New Film Class Explores So-called ‘B-Pictures’

During the golden age of Hollywood (1930’s), movie studios began making B-pictures and starting in October, GCC student Charles Lee Jackson II will teach a course on the history of these classics in North Hollywood.

Jackson, 56, has been a student here since 1991 and is working towards his associate degree in 2-dimensional visual arts. He taught Ephemeral Cinema in January and May and the class is being held as a fundraiser for the LA Science Fantasy Society Clubhouse in North Hollywood.

The Clubhouse is a non-profit organization and according to wikipedia.org, “It is the oldest continuously operating science fiction club in the world.”

The course is five weeks long and highlights the three decades of B-movies and the eight major genres in the movie industry: mystery and drama, fantasy, comedy, adventure, horror, musicals, westerns and science fiction.

“Ever since I was a kid I was interested in movies,” said Jackson, “I was disabled as a child; I have cerebral palsy, very mild. But it meant that as a kid I had to stay home a lot and on TV in those days, what you mostly had were old movies. So I watched a lot of old movies as a kid.”

His passion seems to lie in the B-pictures/movies. B-pictures were originally used as double features. Studios would turn out quick, shorter, films to go along with their feature films. This is where the phrases A-list and B-list stars were coined.

The A-listers were seen in the feature films that were given a larger budget while the B-listers worked on a much smaller budget and had less time to complete the project.

B-pictures were a way for many to get their ‘big break.’ According to wikipedia.org, stars such as John Wayne, Jack Nicholson, Robert Di Niro and Vincent Price got their start in B-movies, as well as directors Francis Ford Coppola and Martin Scorsese. Most of former President Ronald Reagan’s acting career was in these types of films.

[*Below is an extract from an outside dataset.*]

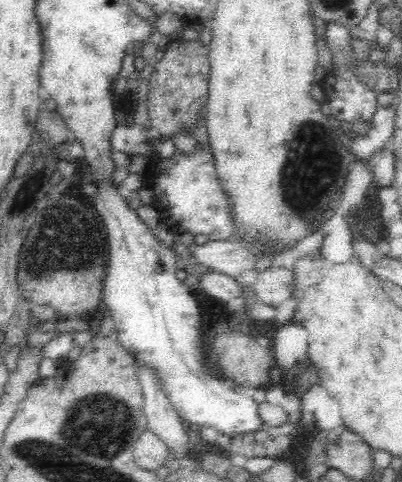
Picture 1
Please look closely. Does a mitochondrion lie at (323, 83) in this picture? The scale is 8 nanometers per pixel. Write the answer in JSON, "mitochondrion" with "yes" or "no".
{"mitochondrion":"no"}

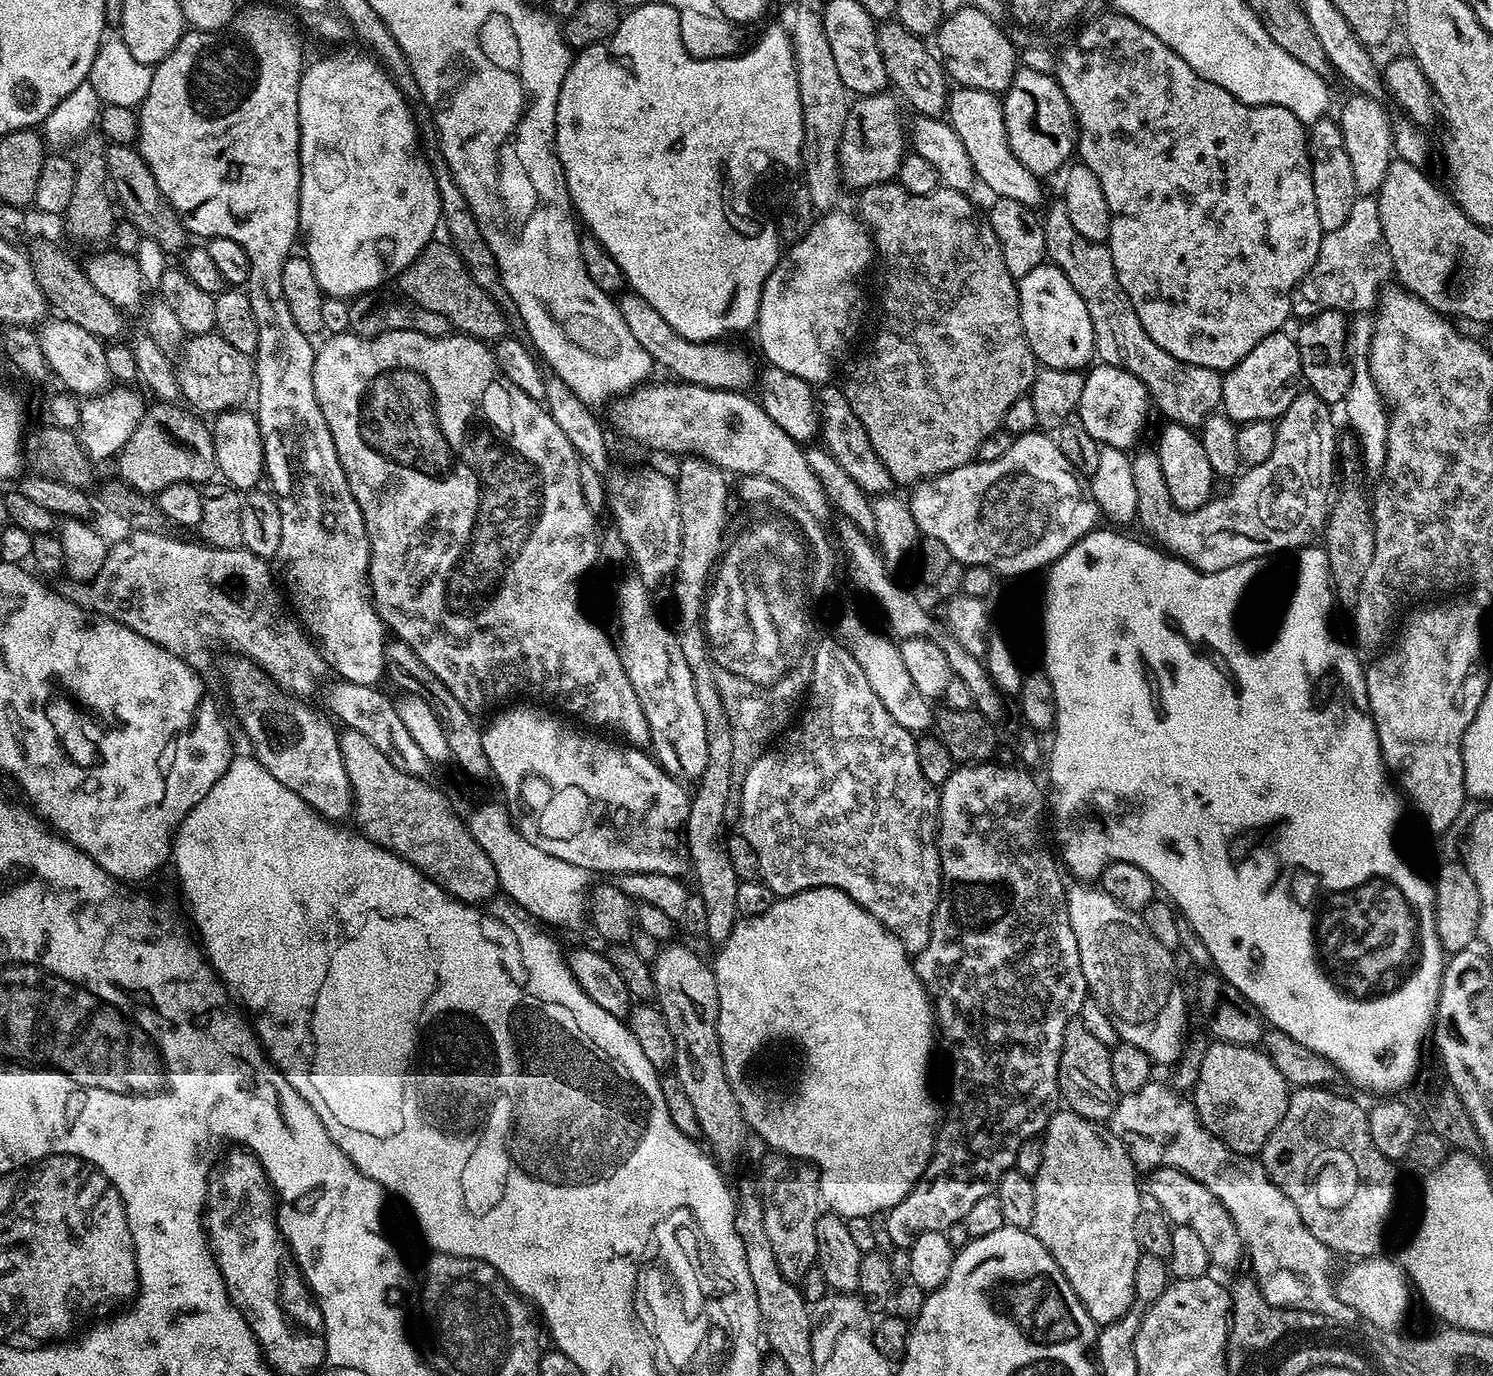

“A lot of people have a bad idea of B-pictures because of the really bad ones that were made in the 1950’s,” said Jackson. “Especially the science fiction pictures, where anybody who got a few thousand dollars would make a movie and [people,] especially journalists of that period, saw what the B-pictures of that time were and they kind of assumed that they’d always been that bad.”

Ed Wood is one of the more famous B-list science fiction movie makers.

Jackson is no stranger to the movie industry having worked in the business in the 1970’s. He was forced to stop due to stress so he went into film journalism instead, focusing on his appreciation for the B-pictures.

“I was always very curious about who the people were, what they did, how they got there,” said Jackson. “What they were when they weren’t in the movies and so just because of my curiosity I started finding books to read about them and a little later when I was old enough finding them and interviewing them myself.”

He has written for various magazines including Orbit, a Netherlands based magazine as well as FilmFax, a magazine dedicated to the B-movies. Jackson has written for Extra Added Attractions for the past six years, which is a magazine that he publishes himself.